== EXERCISE MATERIALS

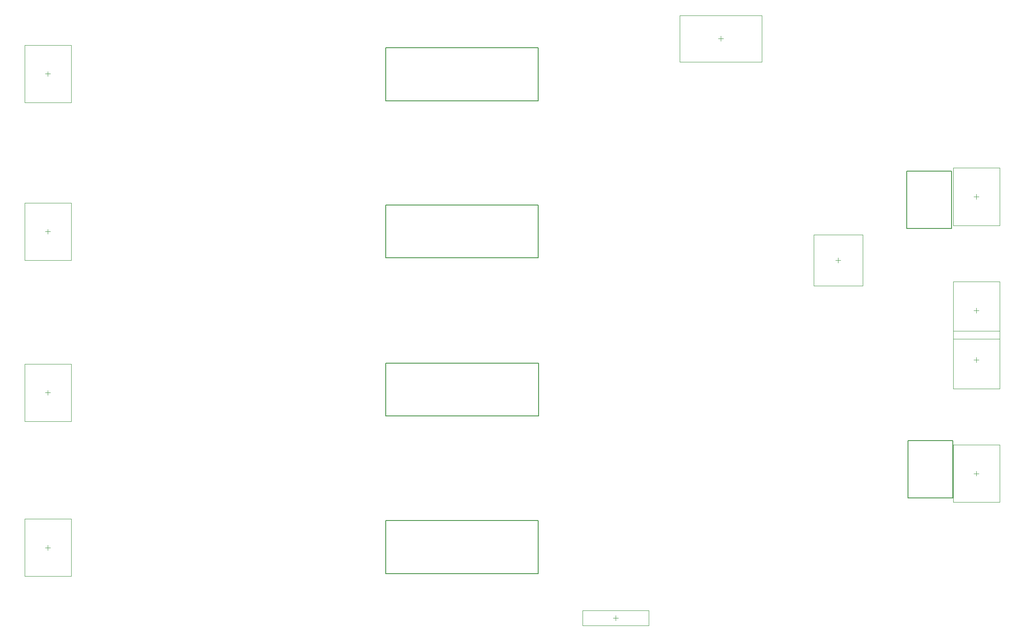
<source format=gbr>
%TF.GenerationSoftware,Altium Limited,Altium Designer,21.6.4 (81)*%
G04 Layer_Color=16711935*
%FSLAX43Y43*%
%MOMM*%
%TF.SameCoordinates,5D8205C6-A8A5-4108-8313-488A8EE5113E*%
%TF.FilePolarity,Positive*%
%TF.FileFunction,Other,Top_Courtyard*%
%TF.Part,Single*%
G01*
G75*
%TA.AperFunction,NonConductor*%
%ADD82C,0.200*%
%ADD118C,0.050*%
D82*
X134352Y151672D02*
Y162372D01*
X103492D02*
X134352D01*
X103492Y151672D02*
Y162372D01*
Y151672D02*
X134352D01*
X218114Y71283D02*
Y82883D01*
X209114Y71283D02*
X218114D01*
X209114D02*
Y82883D01*
X218114D01*
X208860Y125772D02*
Y137372D01*
X217860D01*
Y125772D02*
Y137372D01*
X208860Y125772D02*
X217860D01*
X134352Y119872D02*
Y130572D01*
X103492D02*
X134352D01*
X103492Y119872D02*
Y130572D01*
Y119872D02*
X134352D01*
X103519Y87868D02*
X134379D01*
X103519D02*
Y98568D01*
X134379D01*
Y87868D02*
Y98568D01*
X134352Y55991D02*
Y66691D01*
X103492D02*
X134352D01*
X103492Y55991D02*
Y66691D01*
Y55991D02*
X134352D01*
D118*
X194445Y119380D02*
X195445D01*
X194945Y118880D02*
Y119880D01*
X189995Y114180D02*
Y124580D01*
X199895D01*
Y114180D02*
Y124580D01*
X189995Y114180D02*
X199895D01*
X149487Y46990D02*
X150487D01*
X149987Y46490D02*
Y47490D01*
X143287Y48535D02*
X156687D01*
Y45445D02*
Y48535D01*
X143287Y45445D02*
X156687D01*
X143287D02*
Y48535D01*
X222393Y109231D02*
X223393D01*
X222893Y108731D02*
Y109731D01*
X218193Y103431D02*
X227593D01*
Y115031D01*
X218193D02*
X227593D01*
X218193Y103431D02*
Y115031D01*
X222393Y99227D02*
X223393D01*
X222893Y98727D02*
Y99727D01*
X218193Y93427D02*
X227593D01*
Y105027D01*
X218193D02*
X227593D01*
X218193Y93427D02*
Y105027D01*
Y70440D02*
Y82040D01*
X227593D01*
Y70440D02*
Y82040D01*
X218193Y70440D02*
X227593D01*
X222893Y75740D02*
Y76740D01*
X222393Y76240D02*
X223393D01*
X218193Y126447D02*
Y138047D01*
X227593D01*
Y126447D02*
Y138047D01*
X218193Y126447D02*
X227593D01*
X222893Y131747D02*
Y132747D01*
X222393Y132247D02*
X223393D01*
X179543Y159519D02*
Y168919D01*
X162943D02*
X179543D01*
X162943Y159519D02*
Y168919D01*
Y159519D02*
X179543D01*
X170743Y164219D02*
X171743D01*
X171243Y163719D02*
Y164719D01*
X39879Y151299D02*
Y162899D01*
X30479Y151299D02*
X39879D01*
X30479D02*
Y162899D01*
X39879D01*
X35179Y156599D02*
Y157599D01*
X34679Y157099D02*
X35679D01*
X39871Y119382D02*
Y130982D01*
X30471Y119382D02*
X39871D01*
X30471D02*
Y130982D01*
X39871D01*
X35171Y124682D02*
Y125682D01*
X34671Y125182D02*
X35671D01*
X39879Y86783D02*
Y98383D01*
X30479Y86783D02*
X39879D01*
X30479D02*
Y98383D01*
X39879D01*
X35179Y92083D02*
Y93083D01*
X34679Y92583D02*
X35679D01*
X39879Y55414D02*
Y67014D01*
X30479Y55414D02*
X39879D01*
X30479D02*
Y67014D01*
X39879D01*
X35179Y60714D02*
Y61714D01*
X34679Y61214D02*
X35679D01*
%TF.MD5,c7c94290c674e1e3a014ccb228238f7c*%
M02*

</source>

====

PROMPT: The line containing "X35179Y60714D02*" and every line after it, through the end of the records above: output exactly those, and nothing else.

RESULT:
X35179Y60714D02*
Y61714D01*
X34679Y61214D02*
X35679D01*
%TF.MD5,c7c94290c674e1e3a014ccb228238f7c*%
M02*

</source>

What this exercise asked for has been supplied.